After the fall of the Despotate of the Morea in 1460, almost all of Greece was under Ottoman occupation. On March 23 1821, Theodoros Kolokotronis, his nephew Nikitas Stamatelopoulos (known as the “Turk Eater”), cleric Gregorios Papaflessas, and other revolutionary leaders led a revolt against the occupying Ottomans. This revolt eventually resulted in the liberation of Kalamata.
After the final victory, the local population assembled in front of the Church of Agioi Apostoloi, a medieval Byzantine church in the center of the Kalamata town square. There was held the first Greek Orthodox mass on free Greek territory in over 360 years. The Greeks then made a formal declaration of independence in front of the church and then took an oath of loyalty to the revolution. The Greeks continued with their efforts and eventually achieved full victory and independence in 1832.
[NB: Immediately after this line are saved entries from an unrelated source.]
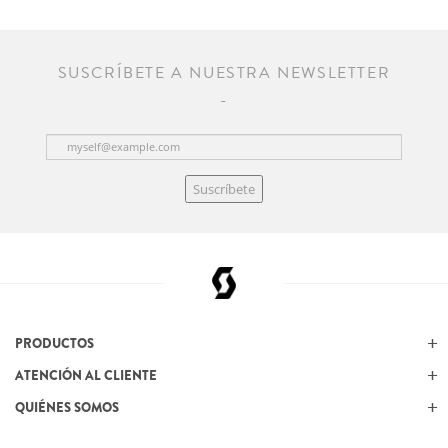
SUSCRÍBETE A NUESTRA NEWSLETTER
Suscríbete
PRODUCTOS
ATENCIÓN AL CLIENTE
QUIÉNES SOMOS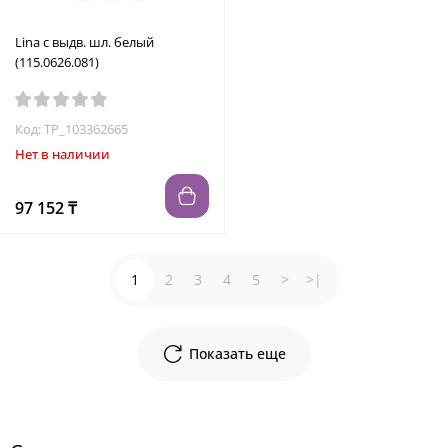
Lina с выдв. шл. белый
(115.0626.081)
Код: TP_103362665
Нет в наличии
97 152 ₸
1
2
3
4
5
>
>|
Показать еще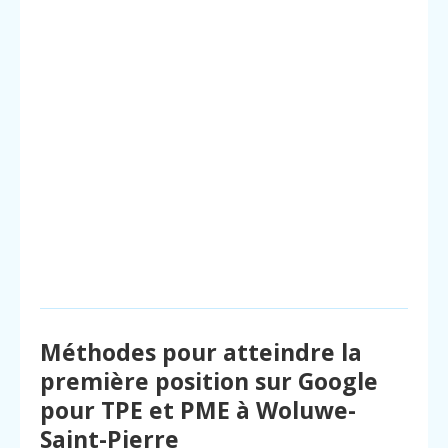
Méthodes pour atteindre la
première position sur Google
pour TPE et PME à Woluwe-
Saint-Pierre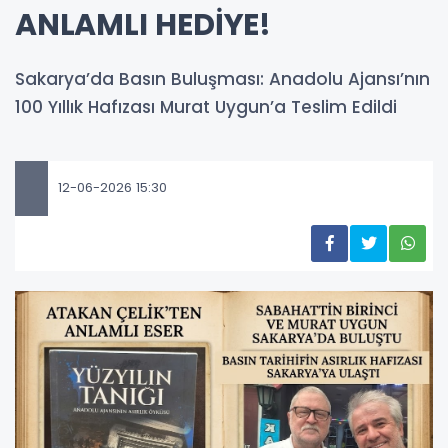
ANLAMLI HEDİYE!
Sakarya’da Basın Buluşması: Anadolu Ajansı’nın
100 Yıllık Hafızası Murat Uygun’a Teslim Edildi
12-06-2026 15:30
The church continued to serve the community until it suffered earthquake damage in 1884, which included the partial collapse of the bell tower. It was repaired and continued to serve until it suffered even more significant earthquake damage in 1986. During this rehabilitation, the church was restored to its original form and frescoes dating to the Venetian occupation period were further restored. Currently, the church is maintained by the Holy Metropolis of Messenia, is under the jurisdiction of the Church of Greece and is considered one of the most historically important buildings in the country.
Know Before You Go
The open hours for the church vary. The church hosts a celebrates for the heroes of 1821 annually on March 23. Additional festivities that day include a parade that passes near the church and re-enactments of the liberation of the city. Dress codes vary from church to church in Greek Orthodoxy. If you wish to enter the church, a proper show of respect to the church and its members is achieved by modest clothing and proper behavior. For men, shorts, tank tops/sleeveless shirts, and sandals/flip flops are frowned upon. Women's shoulders should not be shown in church, so anything strapless or with thin straps should be avoided. Skirts and dresses should at a minimum come below the knee. Some churches ask that no leg be shown. Feet should be kept on the ground when seated as it is considered insulting for the bottoms of feet to face holy images.